One such place is Popayan, a pretty colonial town in the south of the country that’s a must-visit. Its cobblestone streets, neoclassical churches, and gleaming buildings are sure to impress.

The area is dotted with beautiful parks, making it a great spot to stop and relax after a busy day exploring the city. Hiking is another popular pastime and you’ll find a number of picturesque trails that lead through the surrounding mountains. If you’re feeling adventurous, you can try a more challenging hike that leads to a natural lagoon.

Food and Drink Options

Colombia is a country with a very diverse diet. While most tourists will be familiar with a few international dishes, it’s the local cuisine that truly shines here.

One of the main highlights of a Colombian holiday is sampling all the amazing foods and drinks. Whether you’re looking for the bold, nutty flavor of coffee or the fruity and floral notes of aguardiente, there’s something for everyone here.

Colombian holiday
Colombian holiday

Photo by Alexandra Tran on Unsplash

If you’re a fan of bread, then don’t miss Colombia’s popular patacones. These are flat-fried plantain cakes that are deliciously sweet and savory. They’re often topped with avocado and hagao, a creole sauce made from tomato and onion.

Another popular street food in Colombia is mango biche. This is a sweet-and-savory snack made with unripe green mango spears.

Other national dishes include bandeja paisa (a massive platter of meat, red beans, rice, salad, arepa, and plantain) and ajiaco (a thick chicken soup with three types of potatoes, vegetables, and corn flour). A great way to end the day is to drink a shot of rum.

Currency Exchange and Local Shopping Tips

When traveling abroad, it’s important to be aware of the currency exchange rate. This will help you to avoid being ripped off when you use your home currency to pay for items in Colombia or to send remittances to family and friends back home.

One of the best ways to get a good exchange rate is by using a money transfer service like Wise or Ria. These services will connect you with a local bank that will transfer your money to Colombia at the real mid-market exchange rate.

Alternatively, you can use your ATM card in Colombia. This is the most convenient way to receive and exchange your home currency, but be sure to know your bank’s withdrawal fees before you go.

Another option is to bring traveler’s cheques.
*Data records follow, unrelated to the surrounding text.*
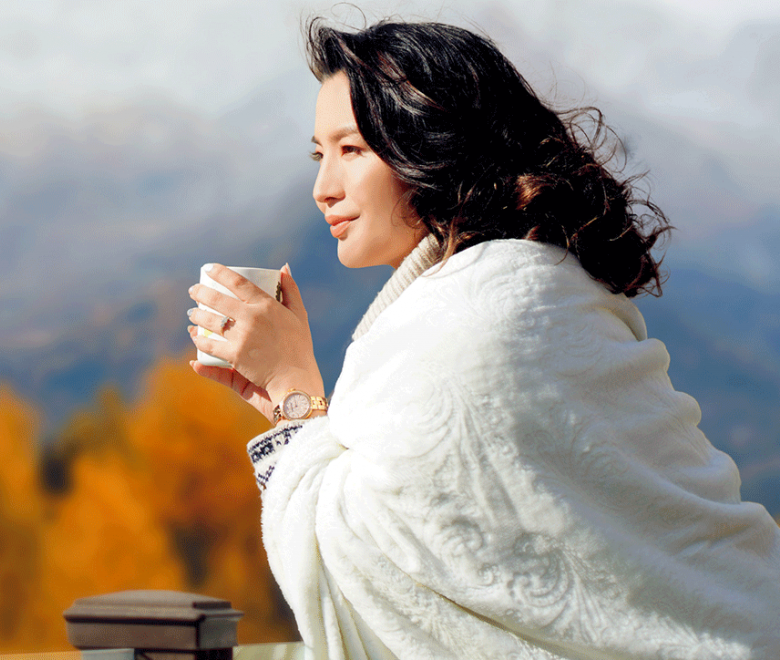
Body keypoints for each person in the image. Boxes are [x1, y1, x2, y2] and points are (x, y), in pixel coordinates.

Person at [186, 19, 780, 660]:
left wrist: (294, 391)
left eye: (352, 150)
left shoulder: (480, 318)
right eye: (318, 154)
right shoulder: (520, 291)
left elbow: (364, 567)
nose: (322, 188)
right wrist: (284, 405)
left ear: (431, 147)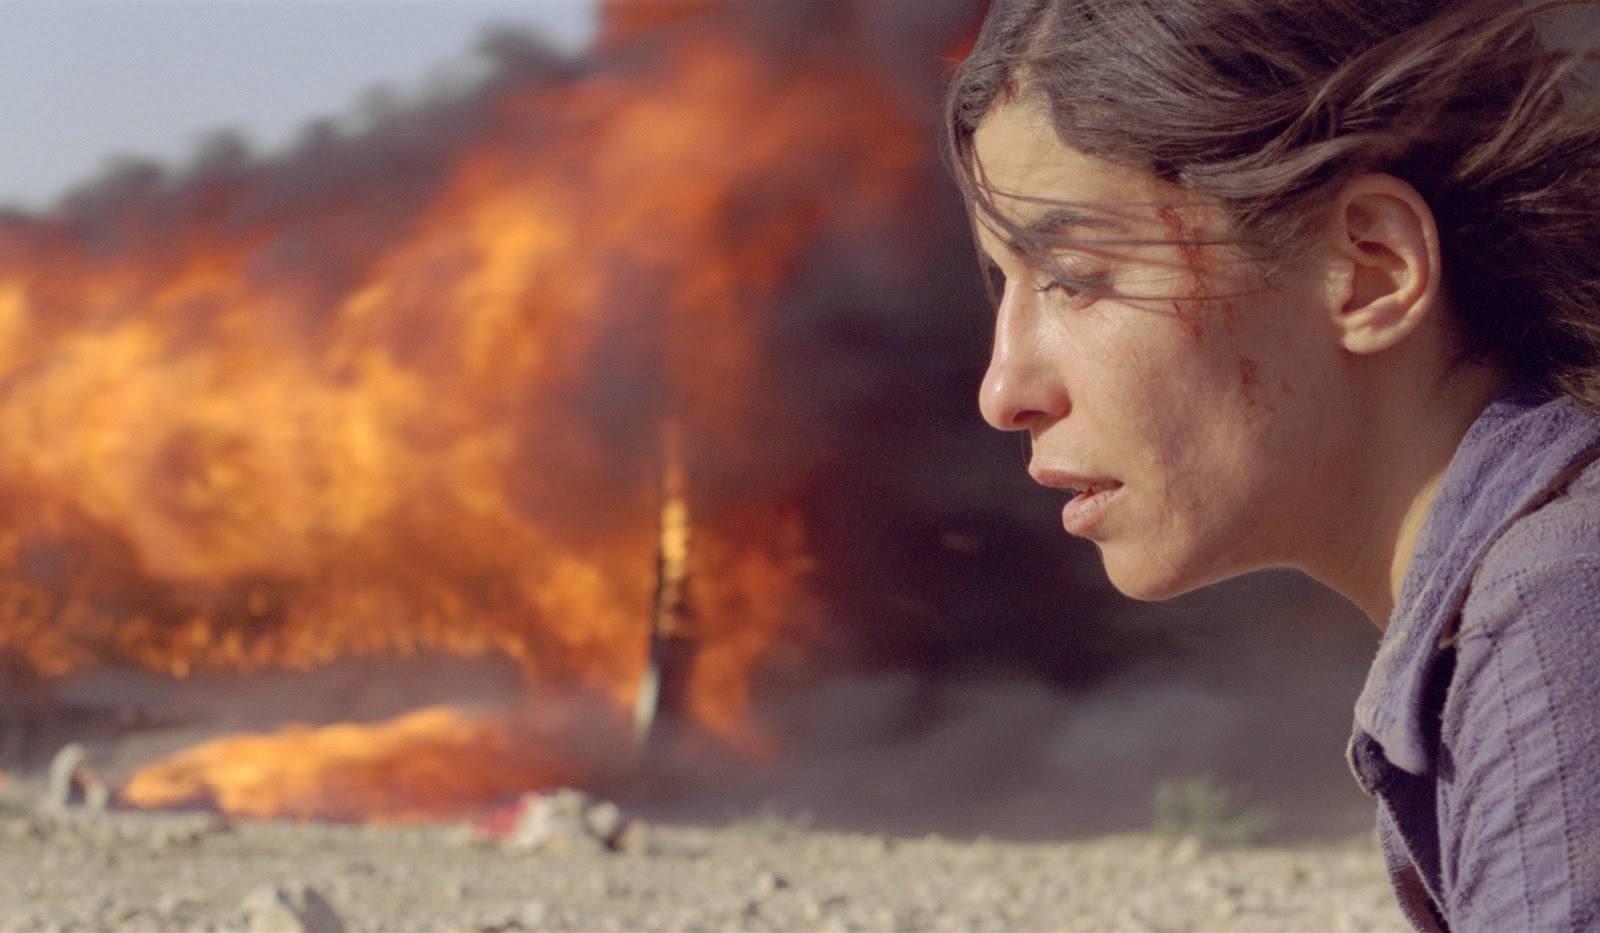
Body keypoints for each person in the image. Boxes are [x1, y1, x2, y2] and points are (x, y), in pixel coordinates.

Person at [944, 0, 1600, 928]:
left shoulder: (1557, 625)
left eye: (1076, 277)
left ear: (1371, 267)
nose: (1004, 390)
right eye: (1001, 284)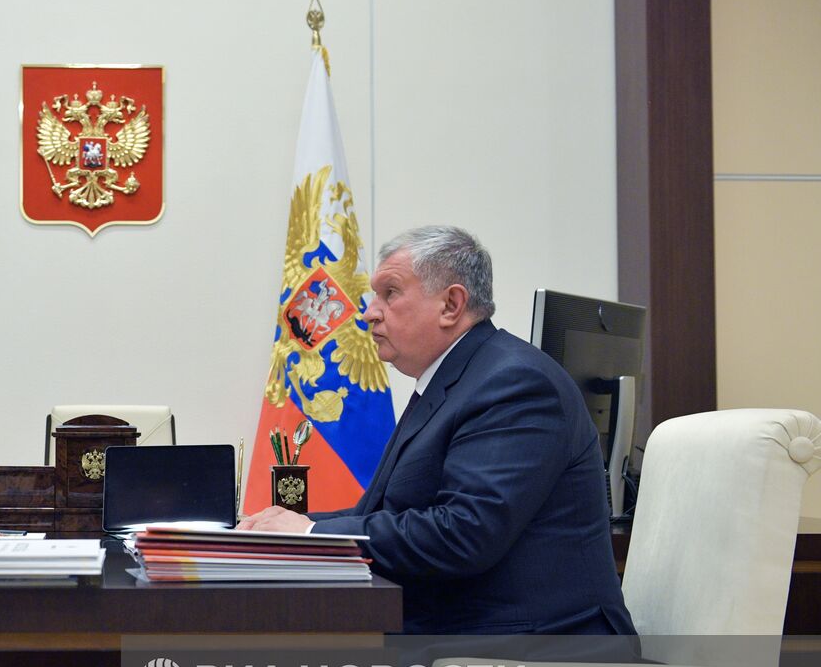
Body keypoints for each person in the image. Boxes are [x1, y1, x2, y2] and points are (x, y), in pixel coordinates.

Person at [240, 226, 634, 637]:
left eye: (390, 293)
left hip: (535, 647)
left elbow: (463, 533)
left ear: (451, 304)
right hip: (460, 631)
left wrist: (309, 533)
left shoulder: (514, 383)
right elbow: (380, 514)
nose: (369, 312)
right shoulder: (451, 381)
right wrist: (283, 527)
These are widely accepted in larger hotels and cities, but they may not be accepted at smaller establishments, such as cafes and restaurants.

Safety Considerations for Travelers in Colombia

Colombian holiday: Colombia is often referred to as one of the most dangerous countries in the world, but the reality is that the country is much safer now than it was in the past. The violence and drug cartels of the past have largely been resolved, and while some violent crime still occurs, it is less than what it once was.

Travelers should be aware that a large number of armed groups remain active in Colombia, including guerilla groups and paramilitary organizations. Fortunately, most of these groups do not have much power and do not pose a serious threat to tourists.

Several narcotics-trafficking organizations operate in different areas of the country. These groups may target foreigners or those working for oil and mining companies.

Avoiding sketchy areas can dramatically lower your risk of danger, but it is also important to follow local laws. These may help reduce the risk of muggings or assaults that can escalate to violent situations.

Ensure you have travel insurance to cover any medical needs that may arise during your trip. In addition, it is recommended that you get vaccinated for yellow fever, zika virus, and hepatitis A or B before your trip to Colombia.

Final Words

When planning a Colombian holiday, it is important to consider all aspects of the experience. Accommodation, transportation, food and beverage options as well as activities such as sightseeing, cultural experiences, and adventures should all be taken into consideration. 

With careful research and consideration of local customs and culture, you can ensure that your Colombian holiday will be an unforgettable experience that you will cherish for years to come.